Your instructions
Provide again, from the entries below, every line from the one containing "(at 126.2898 85.41))" through the one containing "(at 151.77 131.55))", exactly as written, and no other line.

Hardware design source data
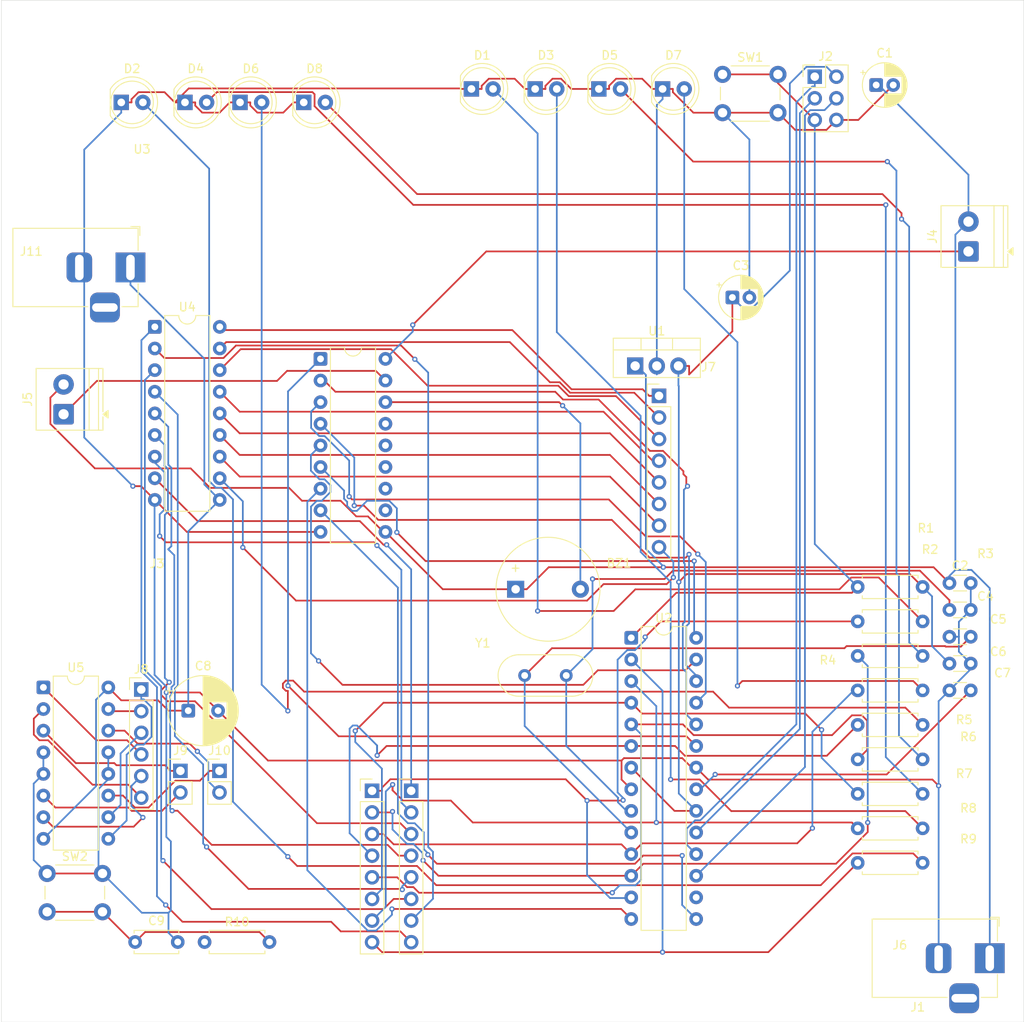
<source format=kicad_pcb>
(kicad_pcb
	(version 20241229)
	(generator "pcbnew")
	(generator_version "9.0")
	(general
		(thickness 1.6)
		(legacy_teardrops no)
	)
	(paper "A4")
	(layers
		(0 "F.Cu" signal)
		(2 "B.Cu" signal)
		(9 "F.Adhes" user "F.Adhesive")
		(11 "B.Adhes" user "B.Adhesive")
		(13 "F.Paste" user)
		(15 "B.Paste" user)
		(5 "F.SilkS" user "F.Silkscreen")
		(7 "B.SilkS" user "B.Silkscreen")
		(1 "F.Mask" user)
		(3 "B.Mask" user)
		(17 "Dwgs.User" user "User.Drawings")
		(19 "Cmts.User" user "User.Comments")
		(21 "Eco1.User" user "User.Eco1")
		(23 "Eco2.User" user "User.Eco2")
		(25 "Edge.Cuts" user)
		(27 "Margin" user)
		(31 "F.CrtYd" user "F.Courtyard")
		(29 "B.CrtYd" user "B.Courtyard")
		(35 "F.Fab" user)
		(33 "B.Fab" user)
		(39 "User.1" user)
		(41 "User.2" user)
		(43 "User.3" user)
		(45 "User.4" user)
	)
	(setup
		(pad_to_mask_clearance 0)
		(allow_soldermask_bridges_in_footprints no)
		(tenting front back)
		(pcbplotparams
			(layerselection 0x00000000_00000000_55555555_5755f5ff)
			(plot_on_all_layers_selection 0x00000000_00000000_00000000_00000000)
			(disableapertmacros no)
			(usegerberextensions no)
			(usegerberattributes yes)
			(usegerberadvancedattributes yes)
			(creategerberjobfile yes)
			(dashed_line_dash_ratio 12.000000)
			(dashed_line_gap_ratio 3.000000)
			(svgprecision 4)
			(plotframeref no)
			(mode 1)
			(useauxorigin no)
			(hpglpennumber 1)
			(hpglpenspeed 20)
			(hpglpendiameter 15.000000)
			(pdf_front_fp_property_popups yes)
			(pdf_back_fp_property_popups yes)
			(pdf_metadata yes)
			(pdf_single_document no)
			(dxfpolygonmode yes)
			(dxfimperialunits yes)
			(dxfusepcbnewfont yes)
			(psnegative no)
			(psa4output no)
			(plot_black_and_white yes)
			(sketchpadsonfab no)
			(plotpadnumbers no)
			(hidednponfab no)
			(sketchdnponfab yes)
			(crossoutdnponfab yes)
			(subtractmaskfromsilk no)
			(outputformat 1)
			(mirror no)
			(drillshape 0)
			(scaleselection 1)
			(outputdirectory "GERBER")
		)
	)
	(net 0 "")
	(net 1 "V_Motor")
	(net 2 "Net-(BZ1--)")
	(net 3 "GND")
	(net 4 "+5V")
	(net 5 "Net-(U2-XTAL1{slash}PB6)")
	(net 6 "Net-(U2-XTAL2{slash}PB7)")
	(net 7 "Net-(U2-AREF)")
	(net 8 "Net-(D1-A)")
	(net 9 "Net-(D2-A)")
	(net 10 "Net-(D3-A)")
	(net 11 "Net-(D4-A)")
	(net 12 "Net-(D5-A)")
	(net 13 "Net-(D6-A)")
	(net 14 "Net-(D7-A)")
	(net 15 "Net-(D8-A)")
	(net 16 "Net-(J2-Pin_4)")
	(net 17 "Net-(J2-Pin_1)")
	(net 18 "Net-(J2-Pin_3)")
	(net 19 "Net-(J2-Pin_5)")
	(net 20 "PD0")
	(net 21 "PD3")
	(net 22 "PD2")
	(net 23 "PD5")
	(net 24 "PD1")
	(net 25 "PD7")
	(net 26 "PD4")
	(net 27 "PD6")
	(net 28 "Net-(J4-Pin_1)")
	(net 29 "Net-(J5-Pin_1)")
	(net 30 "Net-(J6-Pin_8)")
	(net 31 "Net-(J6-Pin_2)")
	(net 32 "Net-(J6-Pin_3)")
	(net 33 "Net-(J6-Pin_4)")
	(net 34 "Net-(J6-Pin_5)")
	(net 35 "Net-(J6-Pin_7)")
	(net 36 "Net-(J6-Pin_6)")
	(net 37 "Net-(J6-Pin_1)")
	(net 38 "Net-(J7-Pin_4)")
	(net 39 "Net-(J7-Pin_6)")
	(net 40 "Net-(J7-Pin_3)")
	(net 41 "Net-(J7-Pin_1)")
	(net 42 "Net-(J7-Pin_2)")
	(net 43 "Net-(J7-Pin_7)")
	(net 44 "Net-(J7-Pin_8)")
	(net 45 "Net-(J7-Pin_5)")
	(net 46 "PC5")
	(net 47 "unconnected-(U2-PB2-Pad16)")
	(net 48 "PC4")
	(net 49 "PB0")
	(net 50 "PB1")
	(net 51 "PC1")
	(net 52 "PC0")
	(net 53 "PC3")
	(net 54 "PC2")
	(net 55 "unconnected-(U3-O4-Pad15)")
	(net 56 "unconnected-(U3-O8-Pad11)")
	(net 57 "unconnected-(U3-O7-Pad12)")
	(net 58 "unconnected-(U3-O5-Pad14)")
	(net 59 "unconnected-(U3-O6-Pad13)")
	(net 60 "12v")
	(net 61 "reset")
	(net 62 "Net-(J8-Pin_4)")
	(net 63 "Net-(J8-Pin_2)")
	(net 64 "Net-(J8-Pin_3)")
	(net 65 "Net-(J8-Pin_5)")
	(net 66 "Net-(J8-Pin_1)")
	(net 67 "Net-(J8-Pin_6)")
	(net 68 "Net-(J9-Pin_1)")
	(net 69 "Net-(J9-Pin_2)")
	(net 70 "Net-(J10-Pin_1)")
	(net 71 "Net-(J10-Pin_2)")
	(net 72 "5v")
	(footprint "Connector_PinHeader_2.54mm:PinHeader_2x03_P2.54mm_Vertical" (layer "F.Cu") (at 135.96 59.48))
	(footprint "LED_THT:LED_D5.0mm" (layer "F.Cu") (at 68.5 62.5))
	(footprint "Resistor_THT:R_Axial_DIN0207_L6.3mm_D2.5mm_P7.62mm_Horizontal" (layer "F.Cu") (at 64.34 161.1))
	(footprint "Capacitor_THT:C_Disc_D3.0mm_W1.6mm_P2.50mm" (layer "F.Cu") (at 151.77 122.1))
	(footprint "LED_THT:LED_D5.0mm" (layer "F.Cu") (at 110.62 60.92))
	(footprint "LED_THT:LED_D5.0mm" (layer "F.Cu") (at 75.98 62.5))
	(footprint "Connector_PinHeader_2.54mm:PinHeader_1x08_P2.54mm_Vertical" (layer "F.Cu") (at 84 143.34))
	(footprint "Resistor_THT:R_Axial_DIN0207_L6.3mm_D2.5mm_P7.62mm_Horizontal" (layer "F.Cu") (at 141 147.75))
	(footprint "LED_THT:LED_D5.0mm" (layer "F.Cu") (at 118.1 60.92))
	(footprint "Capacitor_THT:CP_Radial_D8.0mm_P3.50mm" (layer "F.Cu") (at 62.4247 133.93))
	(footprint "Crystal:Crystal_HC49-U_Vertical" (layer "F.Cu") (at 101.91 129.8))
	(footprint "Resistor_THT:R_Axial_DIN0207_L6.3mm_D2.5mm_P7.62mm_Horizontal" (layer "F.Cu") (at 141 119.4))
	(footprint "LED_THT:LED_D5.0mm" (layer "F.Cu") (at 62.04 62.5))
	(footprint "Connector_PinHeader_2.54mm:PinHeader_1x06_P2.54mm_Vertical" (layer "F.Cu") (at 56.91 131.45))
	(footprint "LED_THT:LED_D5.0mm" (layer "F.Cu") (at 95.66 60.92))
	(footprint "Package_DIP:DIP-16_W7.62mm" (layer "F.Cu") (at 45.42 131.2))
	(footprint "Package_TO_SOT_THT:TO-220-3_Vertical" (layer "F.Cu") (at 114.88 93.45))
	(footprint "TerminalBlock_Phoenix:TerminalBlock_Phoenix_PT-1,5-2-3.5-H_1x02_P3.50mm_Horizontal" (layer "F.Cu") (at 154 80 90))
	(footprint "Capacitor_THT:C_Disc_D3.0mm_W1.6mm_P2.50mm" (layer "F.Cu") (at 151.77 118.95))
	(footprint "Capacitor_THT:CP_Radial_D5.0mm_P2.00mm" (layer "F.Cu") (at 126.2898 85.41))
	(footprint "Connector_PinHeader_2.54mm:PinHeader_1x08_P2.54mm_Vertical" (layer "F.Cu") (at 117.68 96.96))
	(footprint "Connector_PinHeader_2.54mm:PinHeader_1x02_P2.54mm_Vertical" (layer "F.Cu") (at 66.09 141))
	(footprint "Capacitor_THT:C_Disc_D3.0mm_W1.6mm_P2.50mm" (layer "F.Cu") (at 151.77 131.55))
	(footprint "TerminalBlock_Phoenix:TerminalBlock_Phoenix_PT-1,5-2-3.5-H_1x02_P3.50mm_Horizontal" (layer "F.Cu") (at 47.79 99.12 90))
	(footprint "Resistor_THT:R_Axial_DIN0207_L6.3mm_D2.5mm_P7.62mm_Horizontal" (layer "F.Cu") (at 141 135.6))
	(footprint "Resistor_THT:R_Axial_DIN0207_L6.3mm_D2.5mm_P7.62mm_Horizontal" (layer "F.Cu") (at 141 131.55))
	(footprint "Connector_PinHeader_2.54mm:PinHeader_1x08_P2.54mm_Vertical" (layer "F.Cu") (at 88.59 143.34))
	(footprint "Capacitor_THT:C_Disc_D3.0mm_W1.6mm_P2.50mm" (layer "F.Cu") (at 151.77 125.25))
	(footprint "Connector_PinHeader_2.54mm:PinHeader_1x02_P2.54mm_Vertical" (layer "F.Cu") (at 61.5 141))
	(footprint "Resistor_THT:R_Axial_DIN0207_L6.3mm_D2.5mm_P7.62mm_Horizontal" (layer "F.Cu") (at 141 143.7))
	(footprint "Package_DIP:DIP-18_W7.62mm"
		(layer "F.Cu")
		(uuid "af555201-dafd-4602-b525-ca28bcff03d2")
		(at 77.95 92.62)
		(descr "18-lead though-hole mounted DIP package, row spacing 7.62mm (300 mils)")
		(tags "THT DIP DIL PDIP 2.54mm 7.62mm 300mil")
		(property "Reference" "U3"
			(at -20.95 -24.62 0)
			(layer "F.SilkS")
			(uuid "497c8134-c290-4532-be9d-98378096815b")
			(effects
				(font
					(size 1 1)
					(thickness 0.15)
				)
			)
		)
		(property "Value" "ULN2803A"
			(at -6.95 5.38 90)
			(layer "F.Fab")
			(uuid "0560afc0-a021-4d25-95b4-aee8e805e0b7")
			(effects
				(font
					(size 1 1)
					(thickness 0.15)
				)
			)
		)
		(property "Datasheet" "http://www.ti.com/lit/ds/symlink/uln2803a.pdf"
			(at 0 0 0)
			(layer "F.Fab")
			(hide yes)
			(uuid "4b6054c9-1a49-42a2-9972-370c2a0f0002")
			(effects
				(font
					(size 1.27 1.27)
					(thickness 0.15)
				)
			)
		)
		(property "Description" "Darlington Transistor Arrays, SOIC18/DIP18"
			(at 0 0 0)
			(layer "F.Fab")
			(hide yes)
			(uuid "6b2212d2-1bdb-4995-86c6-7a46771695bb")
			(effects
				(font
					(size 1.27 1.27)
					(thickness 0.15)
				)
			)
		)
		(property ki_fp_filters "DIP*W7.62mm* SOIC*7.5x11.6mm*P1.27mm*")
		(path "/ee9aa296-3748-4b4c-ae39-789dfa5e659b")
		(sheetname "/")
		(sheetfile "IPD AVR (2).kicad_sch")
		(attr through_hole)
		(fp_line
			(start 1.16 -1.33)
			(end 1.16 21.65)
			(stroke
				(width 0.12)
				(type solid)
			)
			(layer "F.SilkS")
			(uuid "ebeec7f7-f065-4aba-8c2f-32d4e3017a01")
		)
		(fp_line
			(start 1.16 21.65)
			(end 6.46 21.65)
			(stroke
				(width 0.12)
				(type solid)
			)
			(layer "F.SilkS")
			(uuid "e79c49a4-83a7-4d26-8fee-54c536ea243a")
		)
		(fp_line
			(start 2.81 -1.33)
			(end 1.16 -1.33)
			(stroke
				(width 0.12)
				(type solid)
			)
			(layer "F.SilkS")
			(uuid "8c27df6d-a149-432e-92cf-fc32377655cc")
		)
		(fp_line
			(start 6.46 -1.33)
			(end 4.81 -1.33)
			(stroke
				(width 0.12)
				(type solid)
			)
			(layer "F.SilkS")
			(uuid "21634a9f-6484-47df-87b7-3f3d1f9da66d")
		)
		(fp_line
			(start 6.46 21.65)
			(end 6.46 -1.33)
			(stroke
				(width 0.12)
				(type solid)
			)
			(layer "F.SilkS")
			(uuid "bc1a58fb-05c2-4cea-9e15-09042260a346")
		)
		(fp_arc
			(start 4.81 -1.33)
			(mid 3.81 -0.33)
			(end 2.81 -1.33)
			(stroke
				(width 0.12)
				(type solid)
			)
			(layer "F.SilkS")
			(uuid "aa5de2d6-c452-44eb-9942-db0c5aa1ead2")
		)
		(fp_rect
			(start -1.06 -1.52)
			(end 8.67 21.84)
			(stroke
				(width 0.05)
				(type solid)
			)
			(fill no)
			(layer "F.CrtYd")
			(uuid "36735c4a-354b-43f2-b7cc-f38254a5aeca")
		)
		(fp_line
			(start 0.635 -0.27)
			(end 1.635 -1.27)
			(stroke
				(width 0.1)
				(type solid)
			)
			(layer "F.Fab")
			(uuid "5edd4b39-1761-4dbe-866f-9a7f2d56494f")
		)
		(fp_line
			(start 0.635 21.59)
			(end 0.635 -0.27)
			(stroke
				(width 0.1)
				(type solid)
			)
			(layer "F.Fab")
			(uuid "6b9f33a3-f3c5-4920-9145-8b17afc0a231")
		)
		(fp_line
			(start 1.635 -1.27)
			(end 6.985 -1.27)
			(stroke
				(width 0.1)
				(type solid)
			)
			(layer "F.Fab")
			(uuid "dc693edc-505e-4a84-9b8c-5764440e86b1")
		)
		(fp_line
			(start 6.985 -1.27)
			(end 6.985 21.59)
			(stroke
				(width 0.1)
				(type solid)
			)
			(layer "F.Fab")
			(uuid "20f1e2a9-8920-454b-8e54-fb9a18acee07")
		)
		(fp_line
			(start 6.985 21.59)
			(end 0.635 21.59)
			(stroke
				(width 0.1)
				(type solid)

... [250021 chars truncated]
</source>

Solved problem
	(footprint "Capacitor_THT:CP_Radial_D5.0mm_P2.00mm" (layer "F.Cu") (at 126.2898 85.41))
	(footprint "Connector_PinHeader_2.54mm:PinHeader_1x08_P2.54mm_Vertical" (layer "F.Cu") (at 117.68 96.96))
	(footprint "Connector_PinHeader_2.54mm:PinHeader_1x02_P2.54mm_Vertical" (layer "F.Cu") (at 66.09 141))
	(footprint "Capacitor_THT:C_Disc_D3.0mm_W1.6mm_P2.50mm" (layer "F.Cu") (at 151.77 131.55))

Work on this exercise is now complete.